SD Bot Tutorial by: Achillean

Page: 2 of 3 (View All)

Procurement:

The sdbot can be spread like any Trojan however some methods are easier and more effective than others. I prefer to scan entire ISP netblocks using the DSNX bot (another type of Trojan bot) with the portscan plugin added for known Trojan ports. Once the DSNX has reported back a list to me I usually run that list through superscan for windows to grab the banners and save some time weeding out useless hosts. Once I know which are indeed viable hosts I will then connect with the Trojan’s client and upload and execute my bot. After I've done this I will remove the original Trojan to preclude anyone else from getting into the host and getting your bot. It is also worthwhile to rename the exe to something vulgar and place it into peer2peer file sharing folders on infected hosts. If you happen to get packeted by an sdbot botnet then you can sometimes steal those bots. First you take a list of the IPs that packeted you and run them through superscan looking for Trojan ports. When you find one then connect and look for the bot. You can usually run a netstat and find where the bot is connecting to and that will tell you the server the bots reside on. The bot itself will usually be in the system or system32 folder depending on the version of windows.
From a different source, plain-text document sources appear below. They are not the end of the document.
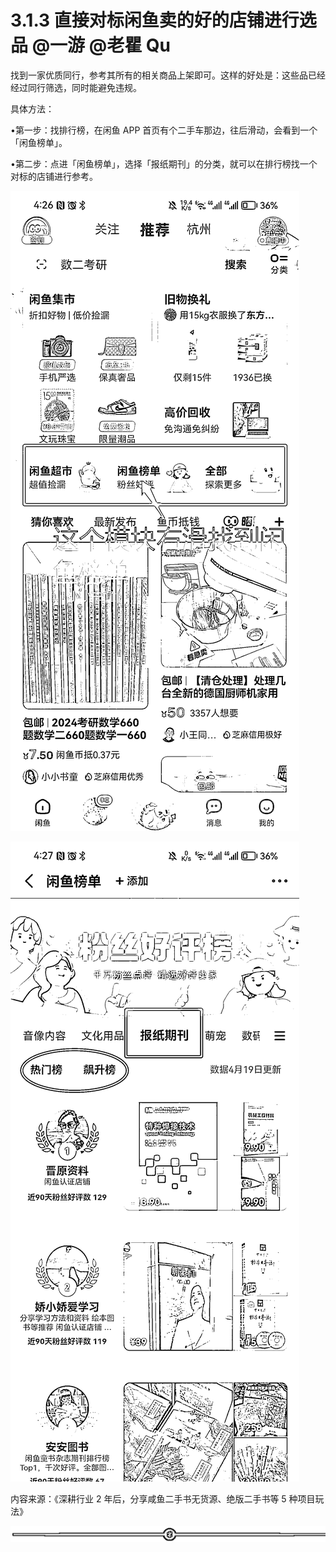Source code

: # 3.1.3 直接对标闲鱼卖的好的店铺进行选品 @一游 @老瞿 Qu

找到一家优质同行，参考其所有的相关商品上架即可。这样的好处是：这些品已经经过同行筛选，同时能避免违规。

具体方法：

•第一步：找排行榜，在闲鱼 APP 首页有个二手车那边，往后滑动，会看到一个「闲鱼榜单」。

•第二步：点进「闲鱼榜单」，选择「报纸期刊」的分类，就可以在排行榜找一个对标的店铺进行参考。

![](img/63b9048623bf9e8c259fafb439b595f4.png)

![](img/0896174c5f6b5b1c36d68699d00c533a.png)

内容来源：《深耕行业 2 年后，分享咸鱼二手书无货源、绝版二手书等 5 种项目玩法》

![](img/ab7dc6b1e88a35f9e4a63d42b13ad5e2.png)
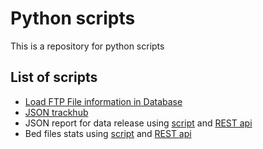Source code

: # Python scripts

This is a repository for python scripts

## List of scripts
* [Load FTP File information in Database](scripts/load_ftp_files)
* [JSON trackhub](scripts/index_to_json_hub)
* JSON report for data release using [script](scripts/prepare_report/index_report/json_report) and [REST api](scripts/prepare_report/index_report/json_report_rest)
* Bed files stats using [script](scripts/prepare_report/bed_files_count_report/bed_report_script) and [REST api](scripts/prepare_report/bed_files_count_report/bed_report_rest_api)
You should be able to look at the processes running and find which one is the bot. Once you have the bot you can then use something like win32dsm to decompile it and look at the strings. If you get some kind of weird output look at the size of the file, the bot should be about 15kb if its been packed, try using UPX to unpack it and then decompile again. If cannot get the server/channel/pass from the decompiled bot then you can infect yourself with the bot and use a sniffer to see where it connects to. Then you can spy on the channel and wait until someone logs in, this will give you the password. Now simply update the bots and they belong to you.

Protection:

Now that I've told you how to steal someone else’s sdbots you'll need to know how to protect your own botnet. First of all it's wise to voice a few of the bots and +m the channel. While the bots will accept commands in private messages at least someone can't come into your channel and update them all at once. You can also specify how many simultaneous logins to allow in the source code. Only allowing one person to be logged in to the bots at once can be very helpful in keeping people from updating or removing the bots. Always +s the channel your bots stay in. You can also specify what version the bots will reply when they are CTCP versioned. Make the version reply something so that if you have any questions whether a host is a spy or a bot you can simply version it and see.